Traditionally, cancer is classified by the tissue a tumour first develops in, be it the breast, prostate, pancreas or another part of the body.

But by using the DreamLab app to sift through enormous amounts of data, scientists at the Garvan Institute of Medical Research in New South Wales were able to group cancers together based on the mutations in their genes rather than the part of the body they were found in.

It is hoped this will make them easier to treat.

Normally, scientists look for mutations in a small selection of genes but the extra computational power provided by DreamLab allowed them to study changes in groups of up to 20 genes at one time.

Genes code for proteins and so a mutation that causes cancer can leave tell-tale signs in the proteins it makes.

The Garvan team matched the mutations in the tumours of 3,750 people with the changes across a network of about 20,000 proteins.

This allowed them to place the tumours into 141 different groups which had a similar genetic signature, meaning it might be possible to treat them with the same drug, despite them traditionally being thought of as being very different.

Researcher Dr Catherine Vacher from the Garvan Institute said: “We see a future where one day a genomic test could classify a patient’s cancer and give their oncologist insight into the best treatments for that patient.”

Citizen science is hard at work on other diseases.

For instance, the Folding@Home app from Stanford University in the US, borrows processing power to further research into diseases from Ebola to Parkinson’s.

Information from the Sea Hero Quest smartphone game is helping British scientists understand what goes wrong in the brain in dementia.

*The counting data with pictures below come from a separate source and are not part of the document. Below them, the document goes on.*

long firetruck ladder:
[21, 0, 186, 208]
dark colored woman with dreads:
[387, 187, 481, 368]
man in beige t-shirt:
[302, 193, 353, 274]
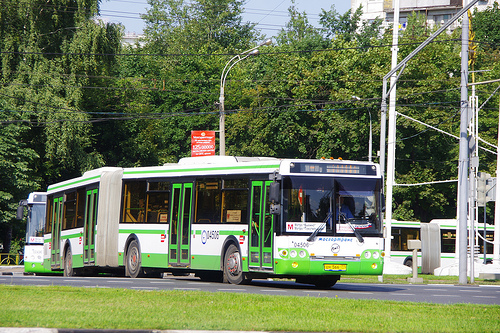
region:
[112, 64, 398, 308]
a bus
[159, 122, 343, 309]
a bus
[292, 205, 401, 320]
a bus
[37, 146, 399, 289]
bus on a street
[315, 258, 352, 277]
front licence plate on a vehicle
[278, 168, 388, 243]
front windshield on a vehicle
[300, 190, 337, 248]
windshield wiper on a vehicle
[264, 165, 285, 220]
side rear view mirror on a vehicle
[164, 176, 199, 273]
side doors on a bus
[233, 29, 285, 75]
streetlights on a pole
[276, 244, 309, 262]
front headlight on a vehicle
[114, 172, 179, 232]
side windows on a vehicle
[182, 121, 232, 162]
red and white sign on a pole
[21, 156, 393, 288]
a long bus driving down the road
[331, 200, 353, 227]
the driver sitting in the bus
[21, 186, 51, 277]
the front end of another bus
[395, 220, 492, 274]
another long bus on the road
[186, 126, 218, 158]
a red sign attached to the wall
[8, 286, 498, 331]
the green grass next to the road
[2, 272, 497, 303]
the road the buses are driving on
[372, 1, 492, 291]
poles next to the road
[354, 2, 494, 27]
a building behind the trees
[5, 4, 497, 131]
power lines above the buses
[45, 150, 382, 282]
a green and white double bus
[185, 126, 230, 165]
a red banner hanging from the pole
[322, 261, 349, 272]
the bus's yellow lisence plate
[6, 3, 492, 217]
the tall green trees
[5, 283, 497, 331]
green grass near the road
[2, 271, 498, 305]
the street marked with white lines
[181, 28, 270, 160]
a street light with a red sign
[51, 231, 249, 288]
three outer wheels of the bus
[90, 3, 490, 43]
tall buildings behind the trees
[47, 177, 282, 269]
four sets of green double doors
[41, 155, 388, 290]
The bus in the front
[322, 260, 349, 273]
The yellow license plate of the front bus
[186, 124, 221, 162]
The large red sign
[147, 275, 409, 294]
The shadow of the front bus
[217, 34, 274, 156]
The street light connected to the red sign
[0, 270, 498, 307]
The road the buses are on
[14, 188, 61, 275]
The second bus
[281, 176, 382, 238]
The windshield of the front bus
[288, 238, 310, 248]
The number on the front of the first bus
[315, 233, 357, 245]
The blue writing on the front of the bus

And HTC’s Power to Give app works on “the world’s biggest questions”, crunching data on science, medicine and the environment overnight.

The best known project of all is SETI@home.

Based at the University of California, Berkeley, it uses the processing power of idle home computers to comb through data from radio telescopes that are searching the skies for signals from other civilisations.

The lure of ET is so strong that more than six million people have signed up for SETI@home since it was launched almost 20 years ago.

Back in on Earth and in the UK, Dr Veselkov has started to use DreamLab to look at how various foods interact with cancer genes.

He said: “You can imagine that in the future you could use food as a medicine.”

Megan Retka Tidd, acting head of Vodafone Foundation in Australia, said: “People anywhere in the world can download DreamLab and be part of this incredible movement of citizen scientists.

“Our hope is that, by democratising the research process in this way, we are not only speeding up research, we are providing a pathway for regular people – like me and you – to be involved in the ground-breaking results that follow.”